The federal environment department revealed last year it had not finalised a single recovery plan for threatened species in nearly 18 months and more than 170 were overdue. All listed species, including those requiring a recovery plan, have a conservation advice.

This year, the government asked the independent threatened species scientific committee (TSSC), which advises it on endangered wildlife, to review recovery plans for 914 threatened species and habitats to determine which should continue to have a recovery plan and which could just have a conservation advice.

The committee provided advice that 676 no longer required a recovery plan.

The government is responding to the committee’s recommendations in stages and on Friday published for public consultation the first tranche of 157 animals and plants and 28 ecological communities for which it proposes scrapping recovery plans.

They include the vulnerable green and golden bell frog and the spectacled flying-fox, which had its threat status upgraded to endangered after heatwaves in 2019.

Among the ecological communities is the critically endangered Cumberland plain woodland, one of the most under pressure woodlands in the country as a result of urban development in western Sydney.

It has been identified as requiring a recovery plan since 2009 but no plan has ever been finalised.

Labor’s environment spokeswoman, Terri Butler, said on Friday “Scott Morrison has given up on saving iconic Australian species.”

“The 2019-20 bushfires killed or displaced 3 billion animals and his response now is to cut 157 recovery plans.”

The Greens’ environment spokeswoman, Sarah Hanson-Young, said the government was seeking to rewrite its obligations and was “putting up the white flag on saving our wildlife and native plants”.

Related: New threatened species strategy won’t overcome Australia’s appalling record, campaigners say

“Downgrading the level of obligation on the minister is downgrading the protection of our native animals and species,” she said.

“This is all about letting the minister off the hook – the Morrison government has dropped the ball on protecting our environment and wildlife and now they want to change the rules and responsibilities.”

Helene Marsh, the chair of the threatened species scientific committee, told Guardian Australia that the species and habitats the committee had assessed were those for which recovery plans had expired, were due to expire or were overdue.

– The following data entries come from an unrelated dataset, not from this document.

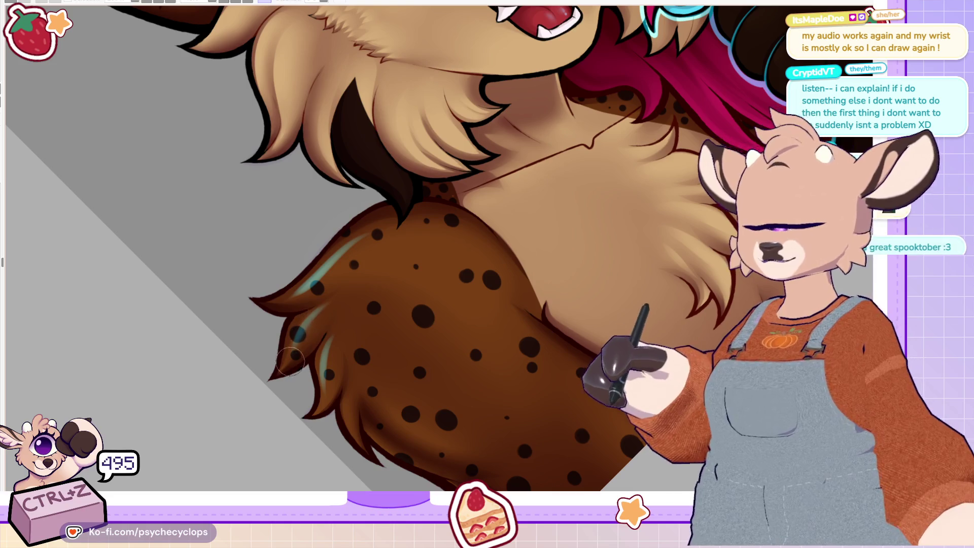
mouse_move(290, 362)
mouse_down()
mouse_move(298, 331)
mouse_move(330, 391)
mouse_move(291, 301)
mouse_move(376, 231)
mouse_move(301, 303)
mouse_move(363, 239)
mouse_up()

She said the committee had carefully considered every plant, animal and habitat and determined that overall about 13% of the country’s wildlife required a recovery plan.

Marsh said recovery planning had been ineffective, with plans often unfunded and actions not implemented.

She said a conservation advice could be as detailed and useful a tool, could be developed more quickly, and rapidly updated after an emergency such as the bushfire disaster.

“We’ve looked at whether a recovery plan will make a difference or not and we’ve looked at every single one in great detail,” she said. “A conservation advice can be updated and in these times of fires and climate change is a much more nimble instrument.”

Marsh told Guardian Australia that the most important reforms the government could make for Australia’s wildlife would be to implement legally binding and detailed national environmental standards that were recommended by the former competition watchdog head, Graeme Samuel, in his review of the Environment Protection and Biodiversity Conservation Act.

She said the committee’s recommendations on which species and habitats should not have recovery plans were based, in part, on whether they were regularly affected by development and therefore triggered the need for a development to be assessed under Environment Protection and Biodiversity Conservation Act.

She said the committee had recommended that species that regularly triggered the act retain a recovery plan.

However, the Cumberland Plain woodland, the golden sun moth and the striped legless lizard, which all regularly trigger the need for assessment under the act, all appear on the list of proposed habitats and animals that would no longer require a recovery plan.

Samantha Vine, of Birdlife Australia, said a conservation advice was a good foundational document but was not a robust plan to get species off the path to extinction.

The organisation is concerned about the 19 threatened birds that may no longer require a recovery plan, including the glossy black cockatoo populations of Kangaroo Island and South Australia, the northern masked owl and the Abbott’s Booby.

“We completely see where the threatened species scientific committee is coming from because they are overwhelmed,” Vine said. “But walking away from recovery plans because they’re not functioning as well as they should be is not the right approach in an extinction crisis.”

Brendan Sydes, a lawyer and policy adviser at the Australian Conservation Foundation, said recovery plans were not working as well as they should but the answer was not to abandon them all together.

“Conservation advices are not an adequate replacement for recovery plans, as they are much less rigorous in what they require and don’t have the same legal clout,” he said.

“To virtually give up on recovery planning would be a terrible admission that there is no political will to tackle Australia’s extinction crisis.”

A spokesperson for the environment department said the recommendations were based on “the best planning outcome for the individual threatened entity, and are subject to public consultation prior to any final decision being made”.

“This is the first tranche of public consultation which invites the public to provide feedback on proposed subsequent recovery plan decisions for 185 species and ecological communities,” the spokesperson said.

“Subsequent public consultation periods for lists of other species and ecological communities will be held.”

A spokesperson for the environment minister, Sussan Ley, said: “The proposed changes have been recommended by the independent Threatened Species Scientific Committee and are now available for public consultation.”